→ TASK OBJECTIVE: Write out again, please, the records below from the first line to the line holding "FUNZIONARIO TECNICO – cat. D –", inclusive, and nothing else.

→ DATA SUPPLIED:
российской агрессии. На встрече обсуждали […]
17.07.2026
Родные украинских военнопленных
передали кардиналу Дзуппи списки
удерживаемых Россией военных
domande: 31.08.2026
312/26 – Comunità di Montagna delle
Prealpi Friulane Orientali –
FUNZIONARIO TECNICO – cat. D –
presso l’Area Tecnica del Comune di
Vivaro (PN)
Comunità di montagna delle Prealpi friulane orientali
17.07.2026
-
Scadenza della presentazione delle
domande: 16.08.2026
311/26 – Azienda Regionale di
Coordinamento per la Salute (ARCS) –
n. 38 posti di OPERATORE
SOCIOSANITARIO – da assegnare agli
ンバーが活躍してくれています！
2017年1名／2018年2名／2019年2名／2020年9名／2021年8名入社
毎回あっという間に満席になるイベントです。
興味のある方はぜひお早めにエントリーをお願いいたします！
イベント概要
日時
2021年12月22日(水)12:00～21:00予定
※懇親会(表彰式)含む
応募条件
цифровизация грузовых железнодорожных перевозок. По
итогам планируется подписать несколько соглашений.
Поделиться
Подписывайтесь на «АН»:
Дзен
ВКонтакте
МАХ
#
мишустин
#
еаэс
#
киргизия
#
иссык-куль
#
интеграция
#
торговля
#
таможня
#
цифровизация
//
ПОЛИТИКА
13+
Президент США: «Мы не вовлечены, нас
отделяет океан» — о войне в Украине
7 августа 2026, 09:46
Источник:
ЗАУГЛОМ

→ COMPLETED TASK:
российской агрессии. На встрече обсуждали […]
17.07.2026
Родные украинских военнопленных
передали кардиналу Дзуппи списки
удерживаемых Россией военных
domande: 31.08.2026
312/26 – Comunità di Montagna delle
Prealpi Friulane Orientali –
FUNZIONARIO TECNICO – cat. D –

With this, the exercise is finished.